* TASK BRIEF:
Please quote the items below word for word, starting at the line that contains "dedicated Config Map." and stopping after the line that contains "1. Rename the". Leave the pictures out of your answer.

*** RECORDS TO PROCESS ***

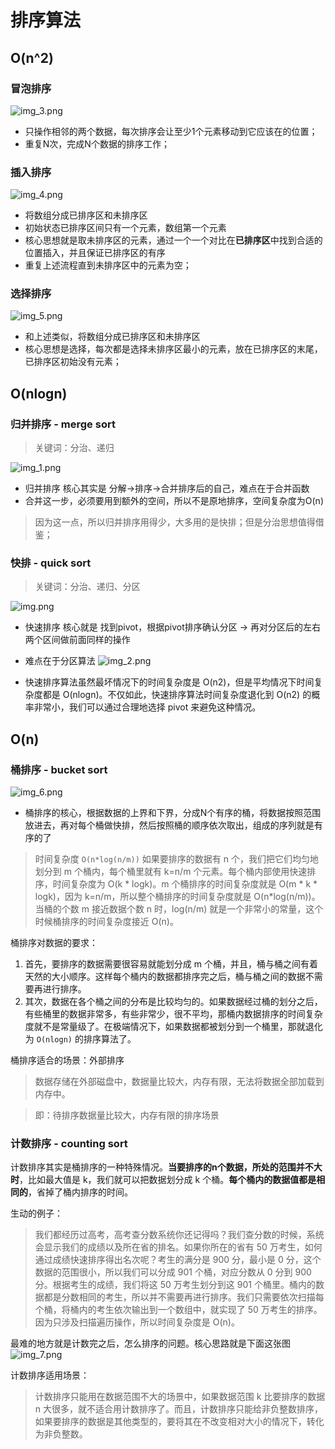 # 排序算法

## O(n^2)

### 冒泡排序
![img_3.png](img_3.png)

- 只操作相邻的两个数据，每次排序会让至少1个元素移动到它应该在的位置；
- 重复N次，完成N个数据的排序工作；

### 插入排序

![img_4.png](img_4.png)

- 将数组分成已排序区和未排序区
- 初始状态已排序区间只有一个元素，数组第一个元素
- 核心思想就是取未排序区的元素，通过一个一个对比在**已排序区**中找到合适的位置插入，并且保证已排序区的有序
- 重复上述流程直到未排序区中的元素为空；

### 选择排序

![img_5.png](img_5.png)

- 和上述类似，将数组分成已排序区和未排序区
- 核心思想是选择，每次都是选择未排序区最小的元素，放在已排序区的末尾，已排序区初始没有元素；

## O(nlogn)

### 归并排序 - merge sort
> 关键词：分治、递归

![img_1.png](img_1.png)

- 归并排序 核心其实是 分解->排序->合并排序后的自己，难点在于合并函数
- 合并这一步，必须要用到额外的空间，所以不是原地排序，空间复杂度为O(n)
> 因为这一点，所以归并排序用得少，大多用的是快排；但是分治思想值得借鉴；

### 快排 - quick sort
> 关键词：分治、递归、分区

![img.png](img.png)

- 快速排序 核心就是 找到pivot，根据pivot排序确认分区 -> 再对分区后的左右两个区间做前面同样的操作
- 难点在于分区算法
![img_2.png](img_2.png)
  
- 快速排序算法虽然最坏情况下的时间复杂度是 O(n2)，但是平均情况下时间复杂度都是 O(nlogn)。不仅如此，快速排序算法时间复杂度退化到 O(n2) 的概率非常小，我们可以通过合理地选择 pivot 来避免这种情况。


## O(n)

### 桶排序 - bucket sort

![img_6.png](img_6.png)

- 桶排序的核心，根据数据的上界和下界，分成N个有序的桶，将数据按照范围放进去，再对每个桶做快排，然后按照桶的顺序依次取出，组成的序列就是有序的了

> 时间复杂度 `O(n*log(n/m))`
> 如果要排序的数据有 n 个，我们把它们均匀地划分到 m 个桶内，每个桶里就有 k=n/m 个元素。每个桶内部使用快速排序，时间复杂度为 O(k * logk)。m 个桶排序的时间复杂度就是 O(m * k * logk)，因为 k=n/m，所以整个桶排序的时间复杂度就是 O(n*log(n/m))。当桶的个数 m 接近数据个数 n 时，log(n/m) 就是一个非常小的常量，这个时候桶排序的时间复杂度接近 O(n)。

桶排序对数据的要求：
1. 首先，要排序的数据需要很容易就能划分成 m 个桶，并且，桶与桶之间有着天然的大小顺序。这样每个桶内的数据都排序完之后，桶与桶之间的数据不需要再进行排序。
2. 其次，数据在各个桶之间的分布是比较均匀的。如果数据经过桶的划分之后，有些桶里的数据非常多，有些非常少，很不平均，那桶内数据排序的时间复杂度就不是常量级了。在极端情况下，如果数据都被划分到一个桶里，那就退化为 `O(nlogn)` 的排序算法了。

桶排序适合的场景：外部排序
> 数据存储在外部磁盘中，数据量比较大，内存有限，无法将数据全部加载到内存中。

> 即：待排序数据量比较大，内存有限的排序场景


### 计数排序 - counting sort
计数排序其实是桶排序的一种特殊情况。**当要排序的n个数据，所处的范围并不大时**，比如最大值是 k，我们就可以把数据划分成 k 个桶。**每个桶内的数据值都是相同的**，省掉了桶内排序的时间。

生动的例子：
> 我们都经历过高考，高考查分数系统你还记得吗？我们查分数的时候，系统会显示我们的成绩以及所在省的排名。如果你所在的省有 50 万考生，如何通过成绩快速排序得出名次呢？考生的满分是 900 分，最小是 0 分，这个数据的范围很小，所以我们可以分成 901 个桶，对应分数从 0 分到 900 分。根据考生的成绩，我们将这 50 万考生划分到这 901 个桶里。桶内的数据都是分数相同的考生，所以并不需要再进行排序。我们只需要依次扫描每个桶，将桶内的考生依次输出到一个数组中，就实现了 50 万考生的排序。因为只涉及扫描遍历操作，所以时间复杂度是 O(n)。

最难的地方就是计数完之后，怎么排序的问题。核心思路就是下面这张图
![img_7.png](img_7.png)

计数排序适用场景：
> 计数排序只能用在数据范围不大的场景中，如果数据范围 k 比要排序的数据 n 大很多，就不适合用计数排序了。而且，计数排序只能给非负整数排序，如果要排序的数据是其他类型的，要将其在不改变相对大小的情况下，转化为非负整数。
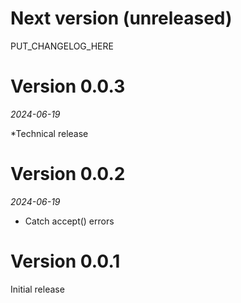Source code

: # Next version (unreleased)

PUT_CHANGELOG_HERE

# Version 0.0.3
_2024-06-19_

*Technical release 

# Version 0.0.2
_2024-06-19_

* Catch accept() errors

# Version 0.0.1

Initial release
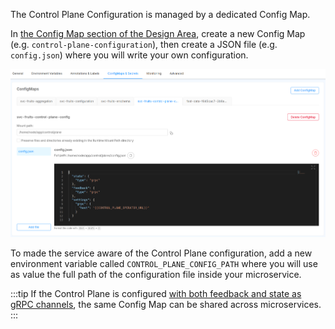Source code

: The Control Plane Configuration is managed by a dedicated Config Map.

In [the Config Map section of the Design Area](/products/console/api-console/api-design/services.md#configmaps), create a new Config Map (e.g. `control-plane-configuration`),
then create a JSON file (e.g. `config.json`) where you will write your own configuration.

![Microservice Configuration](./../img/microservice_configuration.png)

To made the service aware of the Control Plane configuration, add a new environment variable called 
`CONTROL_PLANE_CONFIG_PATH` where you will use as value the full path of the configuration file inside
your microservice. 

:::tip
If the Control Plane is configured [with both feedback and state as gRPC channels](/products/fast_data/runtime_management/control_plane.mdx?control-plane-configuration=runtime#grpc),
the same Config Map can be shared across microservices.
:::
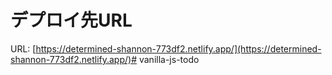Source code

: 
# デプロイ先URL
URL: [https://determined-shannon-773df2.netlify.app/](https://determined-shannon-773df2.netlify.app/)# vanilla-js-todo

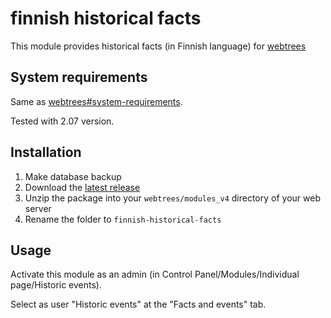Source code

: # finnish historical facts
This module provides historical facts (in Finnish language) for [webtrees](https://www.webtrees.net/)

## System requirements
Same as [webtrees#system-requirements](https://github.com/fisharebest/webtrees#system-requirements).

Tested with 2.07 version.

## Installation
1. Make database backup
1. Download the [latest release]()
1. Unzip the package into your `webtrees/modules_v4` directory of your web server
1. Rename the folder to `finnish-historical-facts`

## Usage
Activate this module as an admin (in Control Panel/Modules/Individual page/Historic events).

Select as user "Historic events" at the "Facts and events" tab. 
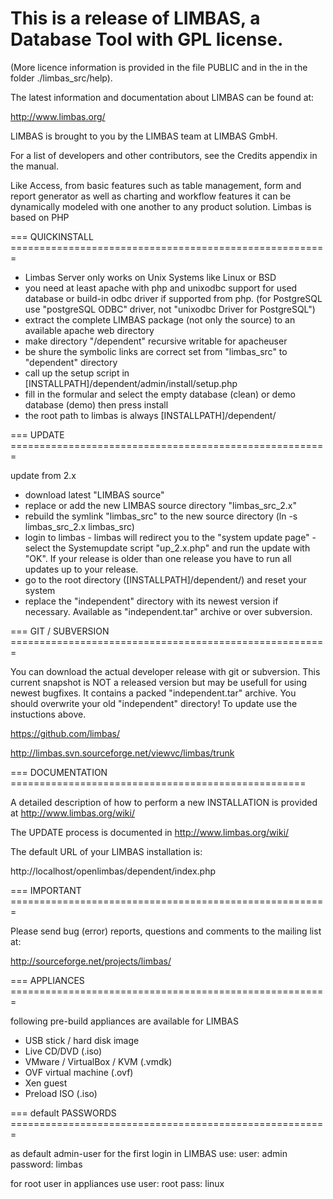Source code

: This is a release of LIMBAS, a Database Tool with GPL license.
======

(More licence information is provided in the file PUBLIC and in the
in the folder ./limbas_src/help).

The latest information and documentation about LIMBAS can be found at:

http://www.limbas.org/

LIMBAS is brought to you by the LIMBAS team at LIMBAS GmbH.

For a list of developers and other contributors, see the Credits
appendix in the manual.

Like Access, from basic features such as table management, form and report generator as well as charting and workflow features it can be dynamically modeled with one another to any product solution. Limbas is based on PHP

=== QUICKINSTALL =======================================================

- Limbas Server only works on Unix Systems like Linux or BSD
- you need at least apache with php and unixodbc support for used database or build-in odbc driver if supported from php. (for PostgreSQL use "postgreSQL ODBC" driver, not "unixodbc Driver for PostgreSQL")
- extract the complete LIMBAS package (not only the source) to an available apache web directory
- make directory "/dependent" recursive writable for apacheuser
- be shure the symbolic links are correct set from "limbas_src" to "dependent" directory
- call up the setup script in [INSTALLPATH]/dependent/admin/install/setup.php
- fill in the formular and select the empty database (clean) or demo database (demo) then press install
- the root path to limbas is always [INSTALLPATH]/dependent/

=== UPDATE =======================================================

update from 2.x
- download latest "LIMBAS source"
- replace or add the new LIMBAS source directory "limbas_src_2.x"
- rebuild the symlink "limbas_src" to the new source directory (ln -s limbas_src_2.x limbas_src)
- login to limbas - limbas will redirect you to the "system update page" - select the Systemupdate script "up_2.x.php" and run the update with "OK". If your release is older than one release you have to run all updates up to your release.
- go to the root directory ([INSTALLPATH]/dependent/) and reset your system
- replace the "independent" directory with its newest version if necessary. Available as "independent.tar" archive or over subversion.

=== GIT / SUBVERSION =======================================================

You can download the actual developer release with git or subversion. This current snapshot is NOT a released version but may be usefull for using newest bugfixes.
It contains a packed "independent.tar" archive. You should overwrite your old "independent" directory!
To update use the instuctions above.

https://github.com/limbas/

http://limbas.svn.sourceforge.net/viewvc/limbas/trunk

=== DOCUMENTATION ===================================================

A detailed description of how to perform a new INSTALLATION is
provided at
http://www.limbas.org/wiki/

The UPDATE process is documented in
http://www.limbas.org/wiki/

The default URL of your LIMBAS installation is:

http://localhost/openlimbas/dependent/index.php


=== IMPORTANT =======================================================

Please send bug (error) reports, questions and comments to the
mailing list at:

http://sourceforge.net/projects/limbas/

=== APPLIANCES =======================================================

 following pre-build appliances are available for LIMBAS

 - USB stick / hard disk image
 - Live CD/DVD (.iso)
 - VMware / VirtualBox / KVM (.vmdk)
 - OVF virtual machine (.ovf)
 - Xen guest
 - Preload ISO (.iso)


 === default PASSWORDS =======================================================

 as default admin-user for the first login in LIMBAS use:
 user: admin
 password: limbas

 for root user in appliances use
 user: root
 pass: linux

*** End of RECORDS TO PROCESS ***

* TASK RESPONSE:
: The Control Plane Configuration is managed by a dedicated Config Map.

In [the Config Map section of the Design Area](/products/console/api-console/api-design/services.md#configmaps), create a new Config Map (e.g. `control-plane-configuration`),
then create a JSON file (e.g. `config.json`) where you will write your own configuration.

![Microservice Configuration](./../img/microservice_configuration.png)

To made the service aware of the Control Plane configuration, add a new environment variable called 
`CONTROL_PLANE_CONFIG_PATH` where you will use as value the full path of the configuration file inside
your microservice. 

:::tip
If the Control Plane is configured [with both feedback and state as gRPC channels](/products/fast_data/runtime_management/control_plane.mdx?control-plane-configuration=runtime#grpc),
the same Config Map can be shared across microservices.
:::
Source code

: 
# デプロイ先URL
URL: [https://determined-shannon-773df2.netlify.app/](https://determined-shannon-773df2.netlify.app/)# vanilla-js-todo

Source code

: # finnish historical facts
This module provides historical facts (in Finnish language) for [webtrees](https://www.webtrees.net/)

## System requirements
Same as [webtrees#system-requirements](https://github.com/fisharebest/webtrees#system-requirements).

Tested with 2.07 version.

## Installation
1. Make database backup
1. Download the [latest release]()
1. Unzip the package into your `webtrees/modules_v4` directory of your web server
1. Rename the folder to `finnish-historical-facts`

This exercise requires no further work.